The UK government is claiming that hundreds of thousands of primary school pupils living in the country’s rural areas will be able to enjoy lessons powered by gigabit broadband connections as it invests to level-up internet access through a joint £82m investment from the Department for Digital, Culture, Media and Sport (DCMS) and the Department for Education (DfE).
The ambition for the scheme is that over the next three years, an estimated 500,000 primary school pupils in up to 3,000 eligible schools will be able to embrace efficiencies through modern ways of working, generating cost savings and reducing workload for frontline professionals.
The programme will cover the costs of connecting rural schools not likely to be connected by the commercial roll-out currently stuck on outdated copper cables. An additional 1,000 schools will be funded by DfE as part of its mission to enable every school in England to access high-speed internet by 2025.
Funding for up to 2,000 schools will come from the DCMS GigaHubs programme, which is part of Project Gigabit, the government’s £5bn initiative to deliver reliable ultra-high speed broadband in hard-to-reach areas of the UK.

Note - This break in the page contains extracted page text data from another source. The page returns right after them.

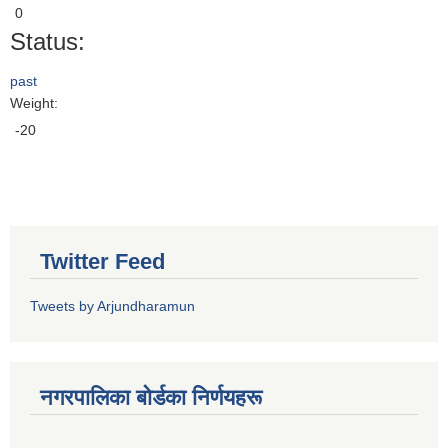
0
Status:
past
Weight:
-20
Twitter Feed
Tweets by Arjundharamun
नगरपालिका बाेर्डका निर्णयहरू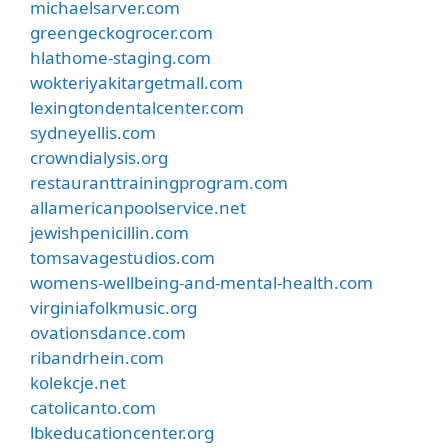
michaelsarver.com
greengeckogrocer.com
hlathome-staging.com
wokteriyakitargetmall.com
lexingtondentalcenter.com
sydneyellis.com
crowndialysis.org
restauranttrainingprogram.com
allamericanpoolservice.net
jewishpenicillin.com
tomsavagestudios.com
womens-wellbeing-and-mental-health.com
virginiafolkmusic.org
ovationsdance.com
ribandrhein.com
kolekcje.net
catolicanto.com
lbkeducationcenter.org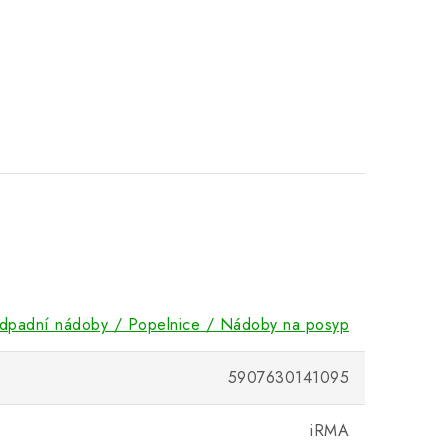
dpadní nádoby / Popelnice / Nádoby na posyp
5907630141095
iRMA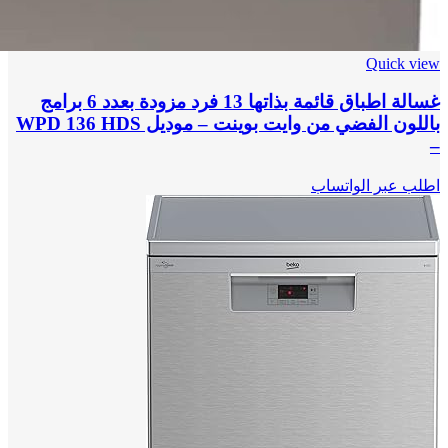
Quick view
غسالة اطباق قائمة بذاتها 13 فرد مزودة بعدد 6 برامج
باللون الفضي من وايت بوينت – موديل WPD 136 HDS
–
اطلب عبر الواتساب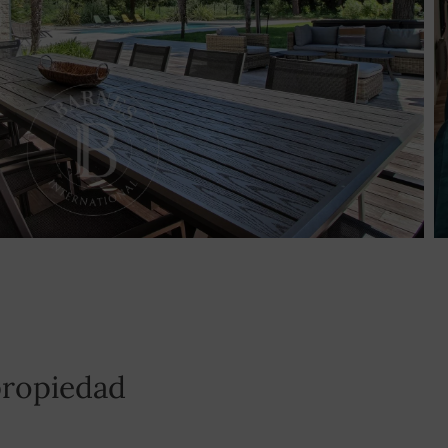
propiedad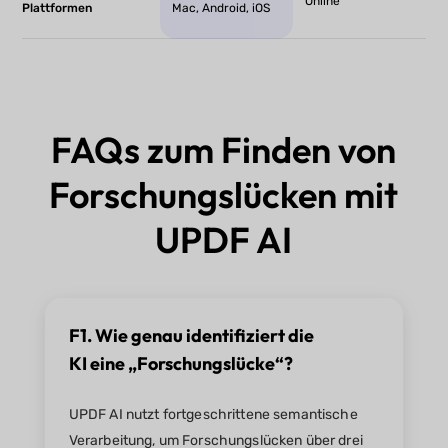
Online
Plattformen
Mac, Android, iOS
FAQs zum Finden von
Forschungslücken mit
UPDF AI
F1. Wie genau identifiziert die
KI eine „Forschungslücke“?
UPDF AI nutzt fortgeschrittene semantische
Verarbeitung, um Forschungslücken über drei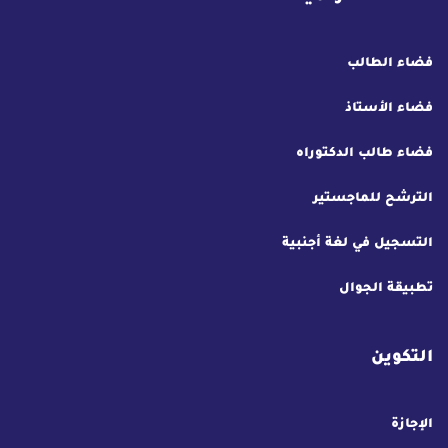
فضاء الطالب
فضاء الأستاذ
فضاء طالب الدكتوراه
الترشح للماجستير
التسجيل في لغة أجنبية
تطبيقة الجوال
التكوين
الإجازة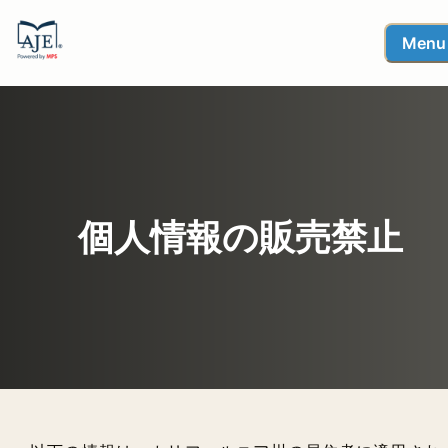
Menu
個人情報の販売禁止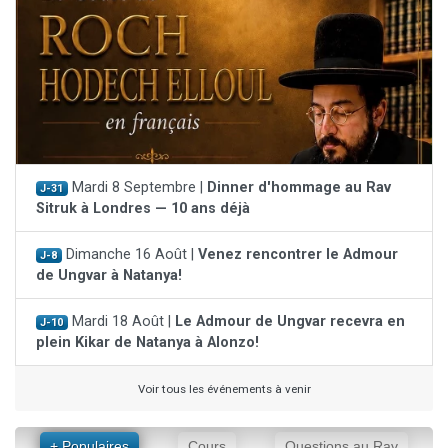
Mardi 8 Septembre |
Dinner d'hommage au Rav
J-31
Sitruk à Londres — 10 ans déjà
Dimanche 16 Août |
Venez rencontrer le Admour
J-8
de Ungvar à Natanya!
Mardi 18 Août |
Le Admour de Ungvar recevra en
J-10
plein Kikar de Natanya à Alonzo!
Voir tous les événements à venir
+ Populaires
Cours
Questions au Rav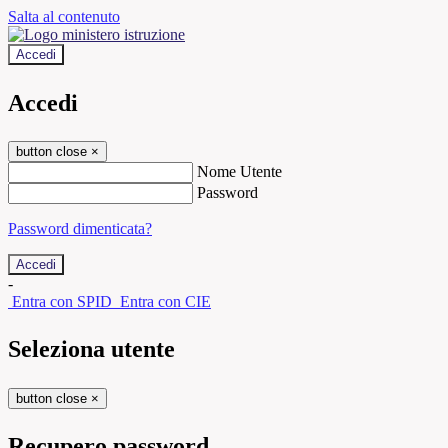
Salta al contenuto
Accedi
Accedi
button close
×
Nome Utente
Password
Password dimenticata?
-
Entra con SPID
Entra con CIE
Seleziona utente
button close
×
Recupero password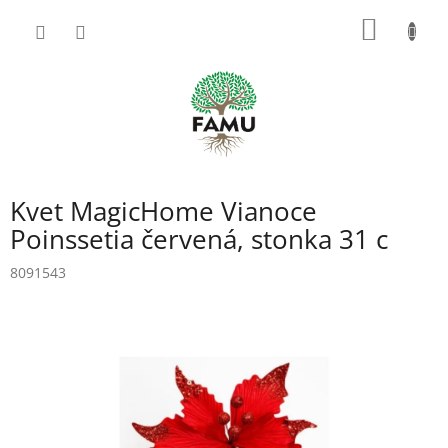
Prejsť
NÁKU
na
obsah
KOŠÍK
Kvet MagicHome Vianoce
Poinssetia červená, stonka 31 c
8091543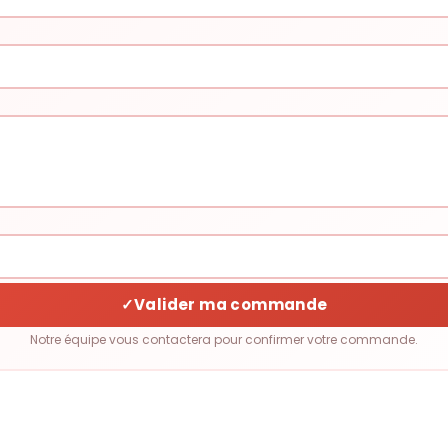
✓
Valider ma commande
Notre équipe vous contactera pour confirmer votre commande.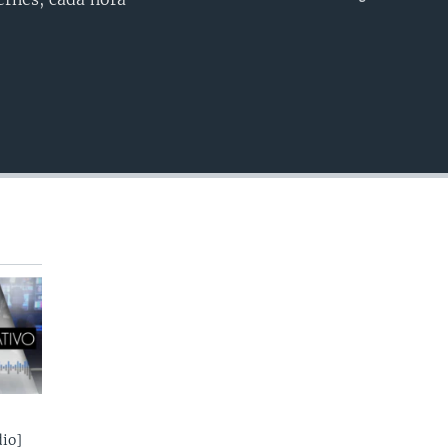
INSERTAR
io]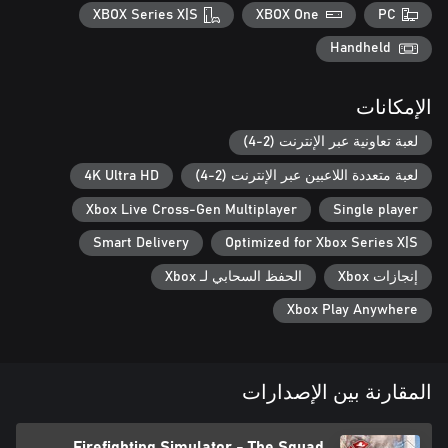
XBOX Series X|S
XBOX One
PC
معدات أصلية من العلامات التجارية الأمريكية المعروفة في مجال
Handheld
الإمكانات
مدينة أمريكية كبيرة مفصلة بمساحة 15 ألف فدان بها مناطق مختلفة،
مثل منطقة صناعية وضواحي ووسط المدينة.
لعبة تعاونية عبر الإنترنت (2-4)
لعبة متعددة اللاعبين عبر الإنترنت (2-4)
4K Ultra HD
Xbox Live Cross-Gen Multiplayer
Single player
Smart Delivery
Optimized for Xbox Series X|S
إنجازات Xbox
الحفظ السحابي لـ Xbox
Xbox Play Anywhere
المقارنة بين الإصدارات
Firefighting Simulator - The Squad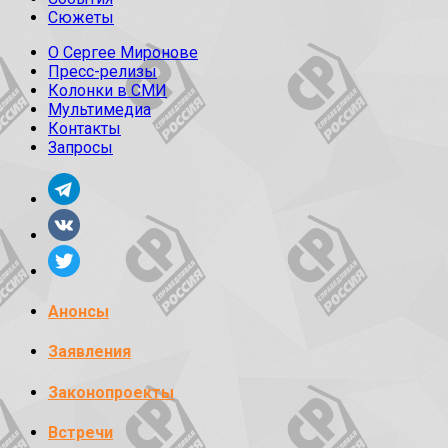
Сюжеты
О Сергее Миронове
Пресс-релизы
Колонки в СМИ
Мультимедиа
Контакты
Запросы
Анонсы
Заявления
Законопроекты
Встречи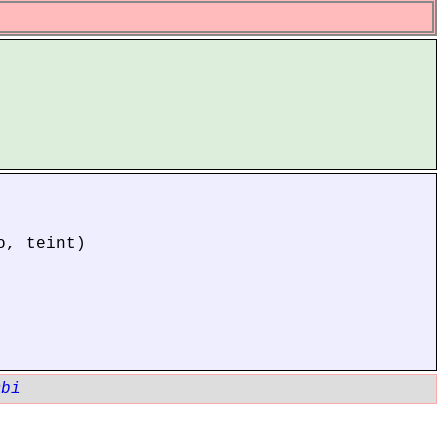
o, teint)
mbi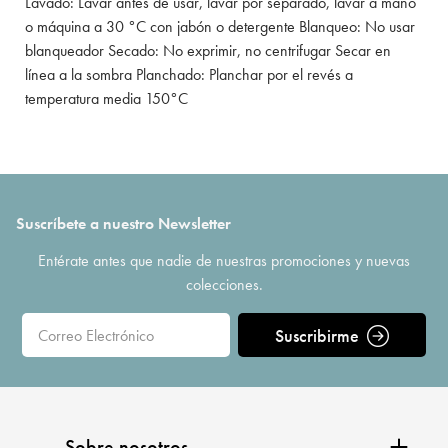
Lavado: Lavar antes de usar, lavar por separado, lavar a mano
o máquina a 30 °C con jabón o detergente Blanqueo: No usar
blanqueador Secado: No exprimir, no centrifugar Secar en
línea a la sombra Planchado: Planchar por el revés a
temperatura media 150°C
Suscríbete a nuestro Newsletter
Entérate antes que nadie de nuestras promociones y nuevas
colecciones.
Suscribirme
Sobre nosotros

Launched in March 2021, Project Gigabit represented a relaunch of the UK government’s national gigabit broadband programme, which aims to deliver next-generation gigabit broadband to more than a million homes and businesses in what are regarded as hard-to-reach places, and the projects it funds will prioritise areas that currently have slow connections and would otherwise have been left behind in broadband companies’ roll-out plans.
In addition to bringing gigabit-capable connections to the heart of communities, the new infrastructure will be the base of incentivising more investment in hard-to-reach areas and providing “hubs” from which the commercial sector can connect surrounding homes and businesses.
To ensure teachers and schools can make the most of these connections in the classroom, the DfE is also investing £30m in the pilot project Connect the Classroom, which aims to upgrade technology in thousands more schools in priority areas, meaning pupils will benefit from fast Wi-Fi and cloud services and will be able to link up with peers, experts and specialists in countries from around the world via live video calling. The UK government is investing in Connect the Classroom in its Priority Education Investment Areas, 24 areas of the country where education outcomes are weakest, and support is being targeted.
The government also noted that the delivery of new gigabit connectivity also underpins its net-zero ambitions – helping schools to move away from inefficient locally hosted servers and embrace more efficient and secure cloud data storage, services and devices.
Commenting on the upgrade of the educational network, Russell David, head of the Acorns and Whitley Village Federated School in Ellesmere Port, which has already been connected to gigabit broadband through Project Gigabit, said: “Our pupils now feel more connected to each other, their teachers and our community than ever before.
“Fast, reliable connectivity is vital in today’s classrooms and gigabit broadband, along with the fantastic new Wi-Fi provided through the Connect the Classroom programme, has allowed us to transform how we teach using the latest educational tech, giving pupils and staff access to a huge library of new tools and resources to thrive and engage with the curriculum. Our remote location is no longer a constraint.”